Things to do:
1. According to the passage on assessing multilingual learners, who developed the framework of language as a problem, right, and resource?
2. Write the next part of the passage on assessing multilingual learners, continuing after its final sentence.

Source extract:
School-to-School International has assessed learners in nearly 20 languages. We conduct most assessments with learners who speak a language at home that is different than their language of instruction. In commemoration of International Mother Language Day on February 21, we are drawing on our deep experience to share some best practices to guide the design and administration of assessments in multilingual contexts and the interpretation and communication of their results.
First, experts from learners’ linguistic communities should lead each step in the assessment process. Without input from linguistic experts in the home language and language of instruction, it is nearly impossible to ensure the reliability of the assessment or the validity of the results. Localizing the design and administration of assessments—particularly using multilingual test enumerators—and the interpretation and communication of results within the linguistic community is an overarching best practice of multilingual assessment.
When designing assessments for multilingual learners, all their language skills should be considered as resources, and their entire linguistic repertoires should be captured. Assessment in multilingual contexts is often described as challenging. Richard Ruíz developed the framework of language as a problem, right, and resource to understand national language policies.1 this framework also serves the purpose of conceptualizing learner assessments. Including assessments in both learners’ home language and the language of instruction and gathering information on their vocabulary in both languages is essential when assessing multilingual learners.
Conducting assessments for multilingual learners necessarily requires flexibility and accommodation in administration. Assessments should be administered such that the learners’ language does not hinder their demonstration of content knowledge (e.g., mathematics or socioemotional learning). With this in mind, learners may benefit from receiving oral instructions for assessment tasks in their mother language. Likewise, allowing learners to respond to questions in the language they speak at home—what Garcia has called the translanguaging approach in assessment2—could help to capture their actual content knowledge, rather than merely capturing their skills in the language of instruction.

Extracted entries:
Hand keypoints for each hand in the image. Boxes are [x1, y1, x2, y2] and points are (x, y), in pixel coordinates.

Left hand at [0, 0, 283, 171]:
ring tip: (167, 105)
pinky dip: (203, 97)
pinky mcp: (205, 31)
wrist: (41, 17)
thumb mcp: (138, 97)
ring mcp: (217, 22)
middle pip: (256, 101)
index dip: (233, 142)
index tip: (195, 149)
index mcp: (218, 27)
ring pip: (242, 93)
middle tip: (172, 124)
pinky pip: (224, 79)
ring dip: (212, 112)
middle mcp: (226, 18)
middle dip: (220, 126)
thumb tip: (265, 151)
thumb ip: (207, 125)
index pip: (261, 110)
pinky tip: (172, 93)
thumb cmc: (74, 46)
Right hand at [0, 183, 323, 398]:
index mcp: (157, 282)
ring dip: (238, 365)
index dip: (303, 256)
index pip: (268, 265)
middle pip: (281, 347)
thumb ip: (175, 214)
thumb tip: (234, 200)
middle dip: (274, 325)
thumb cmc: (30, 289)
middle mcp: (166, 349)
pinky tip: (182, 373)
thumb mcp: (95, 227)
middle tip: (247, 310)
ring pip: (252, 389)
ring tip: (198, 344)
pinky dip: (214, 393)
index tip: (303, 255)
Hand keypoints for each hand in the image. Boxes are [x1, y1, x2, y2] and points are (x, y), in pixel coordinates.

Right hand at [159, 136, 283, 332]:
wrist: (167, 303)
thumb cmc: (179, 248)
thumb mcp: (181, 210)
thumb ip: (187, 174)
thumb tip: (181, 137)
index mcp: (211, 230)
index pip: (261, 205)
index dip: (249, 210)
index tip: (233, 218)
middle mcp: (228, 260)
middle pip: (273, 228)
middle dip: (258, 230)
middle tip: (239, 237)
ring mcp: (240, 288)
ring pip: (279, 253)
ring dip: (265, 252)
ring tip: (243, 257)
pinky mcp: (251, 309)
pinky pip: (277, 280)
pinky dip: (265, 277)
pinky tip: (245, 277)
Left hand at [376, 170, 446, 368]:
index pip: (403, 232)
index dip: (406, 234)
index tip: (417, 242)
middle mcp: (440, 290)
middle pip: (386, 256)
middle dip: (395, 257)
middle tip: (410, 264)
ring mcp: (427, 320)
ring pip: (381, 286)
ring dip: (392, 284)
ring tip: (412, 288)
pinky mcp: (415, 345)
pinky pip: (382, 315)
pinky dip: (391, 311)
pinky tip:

Results in order:
1. Richard Ruíz developed it.

2.
Taking an explicitly multilingual lens to the interpretation of assessment data is also a best practice. Learning assessment results should be interpreted in conjunction with linguistic characteristics. For example, learners who are tested in phonological awareness—a foundational literacy skill—may perform better if there are similar sounds in the language they speak at home and the language of instruction. In a test of mathematics fluency, learners may add figures more rapidly in the language in which they first learned addition.
Communicating assessment results to multilingual populations should adhere to the Universal Design Approach, ensuring that audiences with complex linguistic portfolios can comprehend and speak to assessment results. Data should be presented simply and clearly, in a language that the audience speaks and understands, and with visual support. Utilizing presenters who speak and understand the language of the audience will ensure greater understanding and aligns with the goal of localization.3
Lastly, human and financial resources are challenging factors in following some or all these best practices of multilingual assessment. However, researchers must consider the potential risks to the reliability of the assessment and the validity of results if these best practices are not followed. Moreover, designing assessments through the lens of language as a resource reflects the growing understanding that, as UNESCO states, “multilingual education is a pillar of learning.”4
Today’s post was authored by Carol da Silva, STS’s Senior Director of Impact & Learning.